There’s a new adoption-related movie out that is getting good reviews. Philomena, based on the book The Lost Child of Philomena by Martin Sixsmith, is the account of an Irish woman’s fifty-year search for the son she was coerced to surrender to adoption. The subject matter, and the fact that it stars the amazing Judi Dench, means I can’t wait to see it.
This morning on my drive to work I was listening to an interview on CBC’s The Current with the book’s author, who also happens to be the journalist who helped Philomena track down her son in America. I was touched as I heard the account of how mother and son’s path’s crossed more than once over the years as they both tried to obtain information about the other from the convent where Philomena was forced to sign away her parental rights. I was angry at the hard-hearted nuns who refused to release information that would have allowed mother and son to reunite. I was appalled by the belief of the day (Philomena gave birth in 1952) that an unmarried woman was unfit to raise a child. And I was grieved when I learned that Philomena’s son Anthony (or Michael as he was named by his adoptive parents) died before she was able to reunite with him.
I’m pleased that his movie is bringing attention to the atrocities committed in the past that separated too many children from their mothers. We’re finally beginning to acknowledge the damage that was done to countless mothers and children by heartless policies that forced so many women to surrender their babies.

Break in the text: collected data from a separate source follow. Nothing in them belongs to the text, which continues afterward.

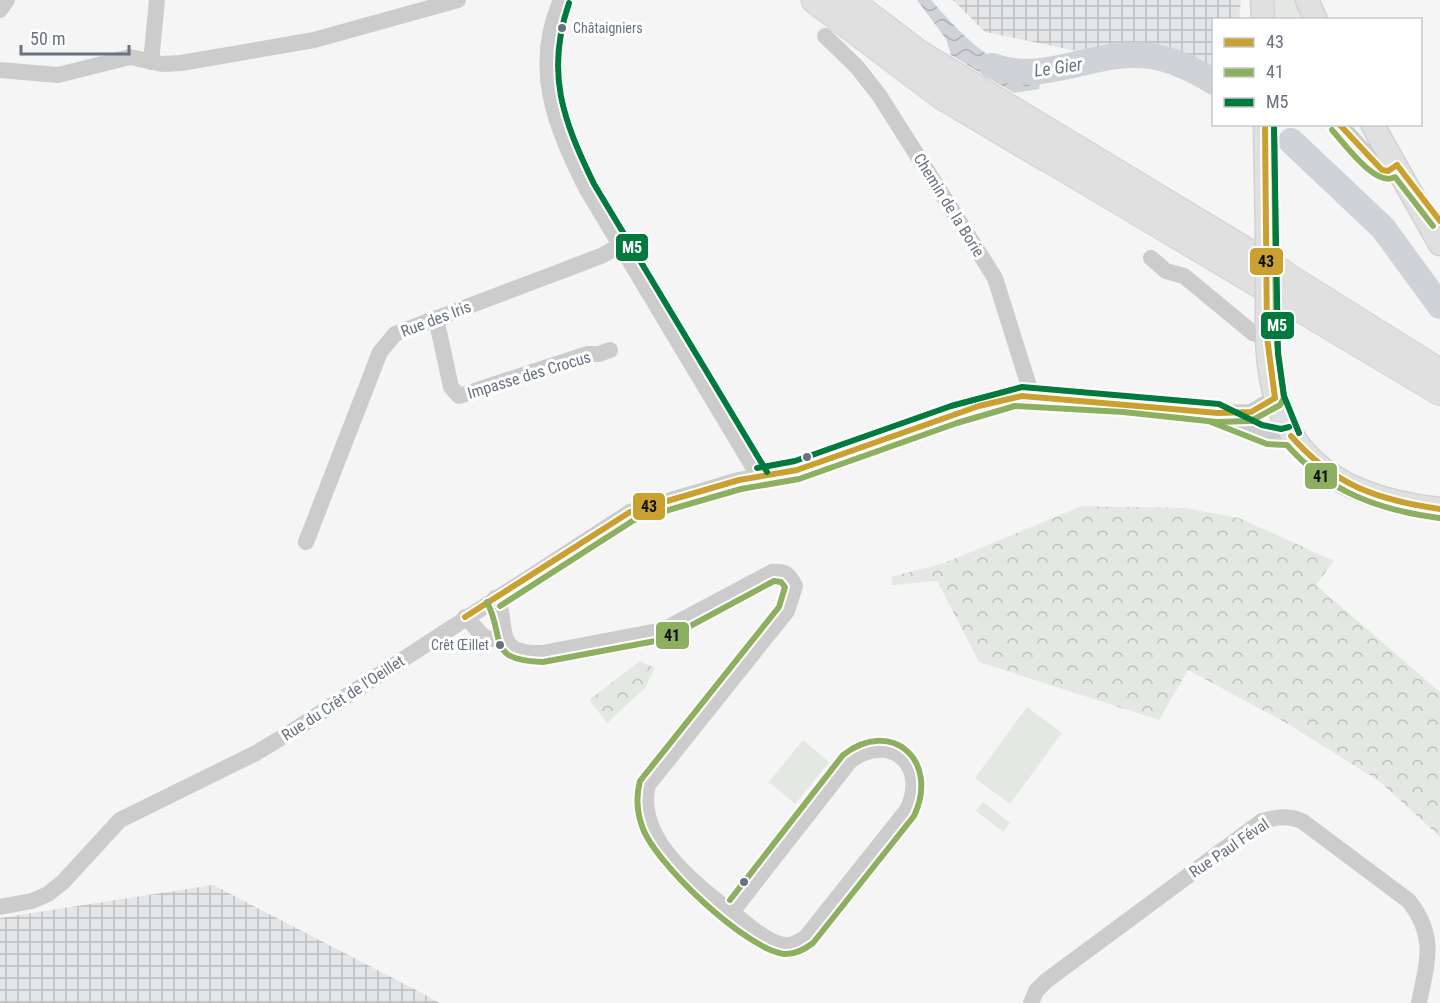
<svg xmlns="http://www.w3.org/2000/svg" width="1440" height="1003" font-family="'Roboto Condensed',sans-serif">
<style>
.industrial{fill:url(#industrial-grid)}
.grass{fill:url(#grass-tufts)}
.forest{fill:url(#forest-crowns)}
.garden{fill:#e4e8e3}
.water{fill:url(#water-waves)}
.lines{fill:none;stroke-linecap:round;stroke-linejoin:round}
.river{stroke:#cfd3d7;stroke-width:26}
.secondary-casing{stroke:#d1d2d3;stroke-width:25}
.primary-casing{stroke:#d1d2d3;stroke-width:28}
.trunk-casing{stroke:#d1d1d2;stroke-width:29}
.minor{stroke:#cccccd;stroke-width:16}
.secondary{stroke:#e0e0e1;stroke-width:22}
.primary{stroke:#e0e0e1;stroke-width:26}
.trunk{stroke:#e0e0e1;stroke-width:27}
.secondary-bridge-casing{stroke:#d1d2d3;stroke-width:25;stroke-linecap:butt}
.secondary-bridge{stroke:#e0e0e1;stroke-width:22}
.bus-1-casing{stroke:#fff;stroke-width:10}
.bus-2-casing{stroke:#fff;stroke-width:10}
.bus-3-casing{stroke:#fff;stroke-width:10}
.bus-1{stroke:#caa131;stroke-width:6}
.bus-2{stroke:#8db060;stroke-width:6}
.bus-3{stroke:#007b3d;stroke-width:6}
.bus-dot{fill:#697281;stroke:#fff;stroke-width:2}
.labels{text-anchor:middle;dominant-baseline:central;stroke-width:6;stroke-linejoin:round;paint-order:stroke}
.bus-label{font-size:14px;fill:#697281;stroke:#fff;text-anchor:start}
.street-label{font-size:16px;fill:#697281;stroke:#fff}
.water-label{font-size:18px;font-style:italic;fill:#6a7884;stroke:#fff}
.line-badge{stroke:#fff;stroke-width:2}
.badge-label{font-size:16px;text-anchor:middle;font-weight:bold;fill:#fff}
.pale-badge-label{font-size:16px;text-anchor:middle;font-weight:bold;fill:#111}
</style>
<defs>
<pattern id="industrial-grid" width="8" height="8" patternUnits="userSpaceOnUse" patternTransform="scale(1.5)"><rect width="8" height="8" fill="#e4e5e6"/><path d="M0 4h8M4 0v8" fill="none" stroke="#bdbec0"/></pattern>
<pattern id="grass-tufts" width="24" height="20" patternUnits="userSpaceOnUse" patternTransform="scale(1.5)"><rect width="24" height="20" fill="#e4e8e3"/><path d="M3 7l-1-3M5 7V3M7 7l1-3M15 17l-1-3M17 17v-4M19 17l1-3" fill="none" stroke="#bdc0bd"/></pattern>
<pattern id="forest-crowns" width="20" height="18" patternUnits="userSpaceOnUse" patternTransform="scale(1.5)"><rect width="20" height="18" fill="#e4e8e3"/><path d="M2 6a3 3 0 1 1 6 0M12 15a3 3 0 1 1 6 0" fill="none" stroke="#bdc0bd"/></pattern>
<pattern id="water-waves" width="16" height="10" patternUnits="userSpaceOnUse" patternTransform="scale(1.5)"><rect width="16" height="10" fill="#cfd3d7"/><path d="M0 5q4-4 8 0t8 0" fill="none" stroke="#acb0b4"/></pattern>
</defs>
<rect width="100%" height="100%" fill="#f5f5f5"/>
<g class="industrial">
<polygon points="953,0 1241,0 1239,19 1214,20 1213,79 985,32"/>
<polygon points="213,885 414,989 440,1003 0,1003 0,918"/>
</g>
<polygon class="grass" points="1270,0 1296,0 1304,19 1271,19"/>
<g class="forest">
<polygon points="1082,506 1185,508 1239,518 1334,561 1316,585 1440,692 1440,837 1379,781 1288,724 1188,670 1159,720 979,662 937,581 893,585 891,577 944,563"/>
<polygon points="640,661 655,668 645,688 607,723 589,700"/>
</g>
<g class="garden">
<polygon points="1027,707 1062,733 1010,804 975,778"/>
<polygon points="803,740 829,762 795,804 769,782"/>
<polygon points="983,802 1010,823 1003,832 976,811"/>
</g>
<path class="water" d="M917,0H931C962,35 994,71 1042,74L1039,89L1014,93L951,55L946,39Z"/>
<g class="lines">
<g class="river">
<path d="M992,66C1047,86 1095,48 1150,56C1173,59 1194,70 1214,82"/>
<polyline points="1291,141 1383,228 1440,306"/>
</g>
<g class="secondary-casing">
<g id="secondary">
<polyline points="1262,0 1263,20"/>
<polyline points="1307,0 1316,20"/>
<polyline points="1265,124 1267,237"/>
<polyline points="1372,124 1440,244"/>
<path d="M1267,330C1267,448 1328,497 1440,509"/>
</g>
</g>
<g class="primary-casing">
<g id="primary">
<polyline points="1047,158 1440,392"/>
<polyline points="1282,273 1432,367"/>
</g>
</g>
<g class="trunk-casing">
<g id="trunk">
<polyline points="815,0 941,95 1047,158"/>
<polyline points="848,0 919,54 1282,273"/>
</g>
</g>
<g class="minor">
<path d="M561,0C531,68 555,126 586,188L759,477"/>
<polyline points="0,10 7,0"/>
<polyline points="825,36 857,67 879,95 995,278 1032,396"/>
<polyline points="151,62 157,0"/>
<polyline points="0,70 58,75 130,57 162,64 181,63 314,40 458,0"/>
<polyline points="1339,124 1382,170 1388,171 1397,165"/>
<polyline points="1151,258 1166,271 1184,276 1253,333 1267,337"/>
<polyline points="436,318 451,387 459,396 587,354 599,354 610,350"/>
<path d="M1218,413C1241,425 1264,442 1291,436"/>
<polyline points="306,542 380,352 395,334 601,256 621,245"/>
<path d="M495,598C512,622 488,655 542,653L663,630L772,572C785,571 789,574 795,586L787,611L648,785C634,840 700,888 738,917C751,927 769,944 786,945C793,946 800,941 806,937L907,810C929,766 891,731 850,761L732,912"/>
<path d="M465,617C479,628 482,646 503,636"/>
<polyline points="0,907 32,901 48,894 63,882 120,820 256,753 291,732 630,512 739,480 797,470 954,414 1014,397 1124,403 1218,413 1251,412 1275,398"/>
<path d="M1031,1003L1036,991L1046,981L1262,821C1277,817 1288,815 1302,821L1409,901C1437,937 1427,962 1419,1003"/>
</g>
<use href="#secondary" class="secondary"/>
<use href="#primary" class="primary"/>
<use href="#trunk" class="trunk"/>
<g class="secondary-bridge-casing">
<polyline id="secondary-bridge" points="1267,237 1267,330"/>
</g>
<use href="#secondary-bridge" class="secondary-bridge"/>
<g class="bus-1-casing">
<g id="bus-1">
<polyline points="1265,124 1267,337 1275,398"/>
<polyline points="1339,124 1382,170 1388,171 1397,165"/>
<polyline points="1397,165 1440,221"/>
<path d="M1291,436C1334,485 1377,500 1440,509"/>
<polyline points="465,617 630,512 739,480 797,470 979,406 1022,396 1218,413 1251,412 1275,398"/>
</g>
</g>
<g class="bus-2-casing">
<g id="bus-2">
<path d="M1332,130C1345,144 1376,188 1395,177L1433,226"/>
<path d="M1211,422L1267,444L1287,445C1328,492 1379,510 1439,518"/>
<path d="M487,602C506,639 485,660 543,662L666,639L774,581L781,582L785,587L779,607L640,781C636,796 637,812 642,826C654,863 746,949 784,954C795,955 805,949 813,943L914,816C940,761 892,717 843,755L730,900"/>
<polyline points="500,606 634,520 741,489 799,479 957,423 1015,406 1123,412 1217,422 1251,421 1280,405 1284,398 1276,336 1274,124"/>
</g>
</g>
<g class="bus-3-casing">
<g id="bus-3">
<path d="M569,3C545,73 563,120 594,184L767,472"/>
<polyline points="1274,124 1278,354 1284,396 1299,433"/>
<polyline points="757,468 795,461 951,406 1022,387 1219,404 1262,425 1281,429 1289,427"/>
</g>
</g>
<use href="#bus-1" class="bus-1"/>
<use href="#bus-2" class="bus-2"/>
<use href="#bus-3" class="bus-3"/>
</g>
<g class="bus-dot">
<circle cx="562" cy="28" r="5"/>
<circle cx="807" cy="457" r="5"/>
<circle cx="500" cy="645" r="5"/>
<circle cx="744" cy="882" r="5"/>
</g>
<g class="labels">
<g class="bus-label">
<text x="573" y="28">Châtaigniers</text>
<text x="489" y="645" text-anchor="end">Crêt Œillet</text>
</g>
<g class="street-label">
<text transform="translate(949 205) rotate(58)">Chemin de la Borie</text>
<text transform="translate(436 319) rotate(-21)">Rue des Iris</text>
<text transform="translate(529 375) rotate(-17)">Impasse des Crocus</text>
<text transform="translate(343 698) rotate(-33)">Rue du Crêt de l'Oeillet</text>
<text transform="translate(1229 848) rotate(-34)">Rue Paul Féval</text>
</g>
<g class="water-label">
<text transform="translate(1058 67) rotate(-8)">Le Gier</text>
</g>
</g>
<g class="line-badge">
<rect x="615" y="233" width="34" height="29" rx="6" fill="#007b3d"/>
<rect x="1249" y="247" width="35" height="29" rx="6" fill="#caa131"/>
<rect x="1260" y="311" width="35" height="29" rx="6" fill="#007b3d"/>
<rect x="1304" y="462" width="34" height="28" rx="6" fill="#8db060"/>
<rect x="632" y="492" width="34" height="29" rx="6" fill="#caa131"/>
<rect x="655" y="621" width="35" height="29" rx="6" fill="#8db060"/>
</g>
<g class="badge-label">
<text x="632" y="253">M5</text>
<text x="1277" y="331">M5</text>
</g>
<g class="pale-badge-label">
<text x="1266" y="267">43</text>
<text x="1321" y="482">41</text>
<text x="649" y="512">43</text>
<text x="672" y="641">41</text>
</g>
<rect x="1212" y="18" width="210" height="108" fill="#ffffff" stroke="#c3c7cd" stroke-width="1.5"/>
<rect x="1224" y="38" width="30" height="9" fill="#caa131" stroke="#c3c7cd" stroke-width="1.5"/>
<text x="1266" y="48" font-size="18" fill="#697281">43</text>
<rect x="1224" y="68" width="30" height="9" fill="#8db060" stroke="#c3c7cd" stroke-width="1.5"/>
<text x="1266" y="78" font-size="18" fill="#697281">41</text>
<rect x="1224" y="98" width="30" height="9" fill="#007b3d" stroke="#c3c7cd" stroke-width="1.5"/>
<text x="1266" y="108" font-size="18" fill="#697281">M5</text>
<path d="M21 45v9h108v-9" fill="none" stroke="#697281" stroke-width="3"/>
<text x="30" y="45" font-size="18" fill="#697281" stroke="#ffffff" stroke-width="4.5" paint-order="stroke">50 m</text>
</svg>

In 2012, Dan Rather reported on forced practices from Australia, Spain, Ireland, and America in his Adopted or Abducted report. Earlier this year former Prime Minister, Julia Gillard issued an apology on behalf of the Australian government to those affected by forced adoption practices. The United Church in Canada has launched a probe into maternity home practices from the 1940s to the 1970s where unmarried women were deemed unfit and coerced into giving their children up for adoption; so far they’ve stopped short of making an apology.
In the United States it’s commonly known as The Baby Scoop Era; the period between 1940 and 1970 when it is estimated that four million mothers surrendered newborn babies to adoption. There are no similar statistics compiled for Canada but, make no mistake, the practice was rampant there as well.
I was adopted during the Baby Scoop Era but my story is different. The woman who gave birth to me was not a naïve young woman who made a mistake. My birth mother was forty years old and had already surrendered a son to adoption by a family member; had another son whom she raised; and would, five years after giving me up, surrender another baby girl in a closed adoption. Four children with four different fathers. Naïve? Not so much. The argument could be made that if she had been given adequate social and economic support she could have raised all four of her children herself; of course no one can say for certain.
Unlike Philomena’s story, in my case it was my birth mother who died before I could reunite with her. I’ve wrestled with resentment toward her since I first learned the truth so many years ago. When I encounter adoption stories I often feel like I’m on the outside looking in because it seemed that she made a conscious choice not to parent me and my siblings. I’ve read my adoption file and court transcript when she relinquished her right to me; I know the words she spoke.
“It’s not that I’m unwilling to look after her. It’s not what I want; it’s what’s best for her.”
Did she believe it was best for me to be separated from her, or was she was speaking from a place of confusion, desperation, and parroting the words of well-meaning social workers? Most likely it was a combination of both. I suppose I was touched by that Baby Scoop Era philosophy after all.
The words that mean the most to me from the entire adoption file are these: “Mother is quite disturbed in separation from child.”
On some selfish, visceral level, it pleases me to know she was quite disturbed. After all, I’ve been “quite disturbed” in varying degrees for almost fifty-five years. I’m not proud of these feelings; I don’t dwell on them; and I don’t like the part of me that feels them. That “grief to gratitude” that I wrote about in Two Hearts? Yeah, sometimes I take a few steps back into the grief.
I doubt that adoption will ever go away; I’m not convinced it should. There are situations where adoption (not the shame-based forced adoption climate of the past) is in the best interest of a child. Today, I’m pleased that the movie Philomena is gaining popularity, gaining awards, and shedding light where so darkness and shame reigned for too many years.
I intend to see it as soon as I can.